____ TRECHO DO TEXTO

Nosso laço se dava através deste compromisso político. Aos poucos fomos nos estruturando como coletivo, organizando nossos horários de encontro, lugar e dia da semana. Nós decidíamos o que iríamos ler/assistir/conversar. Algumas vezes era um colega que organizava o espaço e trazia alguma discussão, outras vezes chamávamos pessoas de fora para ter um momento de conversa com a gente. Essa última opção era a menos utilizada, ficando a troca de saberes, práticas e afetos mais ao encargo do coletivo. Estávamos fazendo aquilo não só porque queríamos, mas porque entendíamos que este conteúdo era imprescindível em uma formação bancada com o dinheiro da população, que em sua maioria depende do SUS - e por isso precisa de profissionais qualificados e alinhados com o mesmo. O espaço era nosso e não havia hierarquia: apenas a horizontalidade estudantil. Nas reuniões dávamos conta de nosso próprio lanche e cuidado: fazíamos dinâmicas de grupo, chás, dividíamos comida e quase sempre após o espaço fazíamos algum momento de descontração que ia desde beber e dançar a até tocar com instrumentos dos Centros Acadêmicos ou Atléticas.

Dado certo acúmulo do grupo, percebemos que não nos bastava só estudar e que era necessário intervir em nossos cursos. Já que não haviam espaços mais democráticos e politicamente comprometidos com o SUS na universidade, decidimos criá-los! Realizamos debates e filmes em espaços que denominamos "círculos de saúde". Fizemos inclusive uma Jornada da Saúde, que mal teve apoio da universidade: só cedendo um auditório. Nós que fizemos os materiais de divulgação, organização do espaço, metodologia etc. Forjamos espaços políticos e educativos dentro da universidade. Eventualmente nosso coletivo cresceu, incorporando pessoas de cursos como Economia, Ciências Sociais etc.
O CAIS perdurou por algum tempo e mantivemos nossa auto formação e compromisso político. Desdobrou posteriormente em uma organização para os Centros Acadêmicos da Saúde, o que fez com que gradativamente ele perdesse seu teor auto gestionário e educativo e passasse a ter um formato mais rígido de organização e disputas políticas externas e internas. Também fortaleceu pautas de reformas curriculares nos cursos.
Por algum tempo fomos criticados por sermos acadêmicos. Bobagem. Nosso compromisso era político e tinha relação direta com os trabalhadores, o SUS e a própria universidade. Naquele espaço coordenamos nossa própria formação sem depender de professores. Pensamos nossas próprias intervenções e tentamos atrair a comunidade para dentro da universidade. Tudo o que sei sobre SUS hoje é por causa da base que tive tendo trocas diretas com meus colegas.

________
____ MATERIAL EXTRAÍDO

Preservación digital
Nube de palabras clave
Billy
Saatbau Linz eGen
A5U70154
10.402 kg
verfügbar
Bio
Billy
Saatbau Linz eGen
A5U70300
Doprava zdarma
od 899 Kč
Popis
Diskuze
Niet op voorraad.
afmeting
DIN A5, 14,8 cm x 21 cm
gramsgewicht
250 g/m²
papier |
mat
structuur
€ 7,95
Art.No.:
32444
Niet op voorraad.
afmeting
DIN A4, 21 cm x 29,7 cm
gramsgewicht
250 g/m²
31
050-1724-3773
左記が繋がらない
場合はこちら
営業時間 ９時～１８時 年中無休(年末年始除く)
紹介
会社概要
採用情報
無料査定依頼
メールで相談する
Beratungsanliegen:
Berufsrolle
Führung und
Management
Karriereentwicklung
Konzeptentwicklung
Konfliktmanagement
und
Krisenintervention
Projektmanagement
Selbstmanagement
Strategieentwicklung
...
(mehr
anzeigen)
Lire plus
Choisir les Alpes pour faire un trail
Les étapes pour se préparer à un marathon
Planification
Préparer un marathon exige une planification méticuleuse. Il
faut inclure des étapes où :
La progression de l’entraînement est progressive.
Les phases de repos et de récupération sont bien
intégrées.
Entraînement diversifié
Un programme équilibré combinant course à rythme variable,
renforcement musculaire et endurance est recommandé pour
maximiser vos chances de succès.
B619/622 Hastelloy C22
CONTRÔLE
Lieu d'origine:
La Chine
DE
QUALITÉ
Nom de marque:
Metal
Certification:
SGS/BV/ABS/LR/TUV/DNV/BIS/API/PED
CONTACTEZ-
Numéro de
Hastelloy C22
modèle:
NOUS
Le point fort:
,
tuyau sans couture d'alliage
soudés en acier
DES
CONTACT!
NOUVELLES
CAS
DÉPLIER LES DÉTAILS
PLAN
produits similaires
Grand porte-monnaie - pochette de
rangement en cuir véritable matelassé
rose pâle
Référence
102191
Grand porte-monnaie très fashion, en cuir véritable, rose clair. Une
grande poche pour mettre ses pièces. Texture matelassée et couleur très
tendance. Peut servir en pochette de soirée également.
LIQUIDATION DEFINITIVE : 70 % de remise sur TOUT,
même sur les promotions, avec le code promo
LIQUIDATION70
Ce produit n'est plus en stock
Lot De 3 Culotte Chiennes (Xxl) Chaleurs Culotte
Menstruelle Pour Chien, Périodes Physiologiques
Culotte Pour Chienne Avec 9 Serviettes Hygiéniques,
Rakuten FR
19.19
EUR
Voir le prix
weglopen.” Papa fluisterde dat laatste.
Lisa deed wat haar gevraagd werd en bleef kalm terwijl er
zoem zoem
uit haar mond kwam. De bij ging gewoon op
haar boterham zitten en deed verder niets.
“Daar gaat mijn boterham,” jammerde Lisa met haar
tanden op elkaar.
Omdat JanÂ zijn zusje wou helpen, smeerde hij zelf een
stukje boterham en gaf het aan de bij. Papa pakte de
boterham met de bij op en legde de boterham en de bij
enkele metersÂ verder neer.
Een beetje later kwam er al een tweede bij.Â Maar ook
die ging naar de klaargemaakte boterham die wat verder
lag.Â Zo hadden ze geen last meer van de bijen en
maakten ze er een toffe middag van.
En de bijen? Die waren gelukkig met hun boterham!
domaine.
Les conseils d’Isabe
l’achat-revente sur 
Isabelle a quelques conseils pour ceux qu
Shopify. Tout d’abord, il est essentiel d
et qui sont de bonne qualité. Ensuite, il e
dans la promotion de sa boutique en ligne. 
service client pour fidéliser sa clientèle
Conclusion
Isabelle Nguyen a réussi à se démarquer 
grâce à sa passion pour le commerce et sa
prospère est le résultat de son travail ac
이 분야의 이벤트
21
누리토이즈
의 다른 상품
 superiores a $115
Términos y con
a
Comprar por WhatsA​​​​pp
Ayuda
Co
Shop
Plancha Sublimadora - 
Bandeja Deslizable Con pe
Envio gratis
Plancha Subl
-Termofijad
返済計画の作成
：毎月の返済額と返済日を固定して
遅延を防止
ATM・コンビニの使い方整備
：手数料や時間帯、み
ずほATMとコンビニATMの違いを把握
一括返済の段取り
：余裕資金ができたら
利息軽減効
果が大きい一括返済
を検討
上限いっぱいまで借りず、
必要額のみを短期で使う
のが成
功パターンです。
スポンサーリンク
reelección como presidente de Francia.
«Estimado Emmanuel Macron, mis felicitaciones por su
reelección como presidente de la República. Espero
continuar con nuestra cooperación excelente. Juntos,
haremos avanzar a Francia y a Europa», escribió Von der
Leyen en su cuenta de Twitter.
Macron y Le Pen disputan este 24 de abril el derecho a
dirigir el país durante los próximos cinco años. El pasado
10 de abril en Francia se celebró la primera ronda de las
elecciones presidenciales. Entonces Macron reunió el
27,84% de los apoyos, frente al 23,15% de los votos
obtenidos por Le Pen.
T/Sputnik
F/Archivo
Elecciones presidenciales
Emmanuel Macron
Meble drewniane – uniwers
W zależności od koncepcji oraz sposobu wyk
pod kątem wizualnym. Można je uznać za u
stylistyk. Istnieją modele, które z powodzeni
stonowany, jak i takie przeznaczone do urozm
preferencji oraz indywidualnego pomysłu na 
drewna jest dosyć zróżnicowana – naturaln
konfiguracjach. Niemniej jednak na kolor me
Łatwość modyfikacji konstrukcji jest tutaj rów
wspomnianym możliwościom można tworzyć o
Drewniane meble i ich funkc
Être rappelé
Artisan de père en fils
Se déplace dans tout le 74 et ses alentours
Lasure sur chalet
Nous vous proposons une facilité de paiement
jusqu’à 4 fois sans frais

________

=== ATIVIDADES PROPOSTAS ===
(1) Transcreva, do trecho sobre o coletivo estudantil, a passagem que começa em "O CAIS perdurou" e segue até "curriculares nos cursos.".
(2) Segundo o trecho sobre o coletivo estudantil, que apoio a universidade deu à Jornada da Saúde?
(3) Reescreva de forma mais breve o parágrafo do trecho sobre o coletivo estudantil que começa com "O CAIS perdurou por algum tempo", mantendo seus fatos principais.

=== RESPOSTAS DAS ATIVIDADES ===
(1)
O CAIS perdurou por algum tempo e mantivemos nossa auto formação e compromisso político. Desdobrou posteriormente em uma organização para os Centros Acadêmicos da Saúde, o que fez com que gradativamente ele perdesse seu teor auto gestionário e educativo e passasse a ter um formato mais rígido de organização e disputas políticas externas e internas. Também fortaleceu pautas de reformas curriculares nos cursos.

(2) Apenas cedeu um auditório.

(3) O CAIS durou algum tempo e manteve a auto formação e o compromisso político. Depois se desdobrou em uma organização para os Centros Acadêmicos da Saúde. Com isso, perdeu gradativamente o teor auto gestionário e educativo e passou a ter um formato mais rígido, com disputas políticas externas e internas. Também fortaleceu pautas de reformas curriculares nos cursos.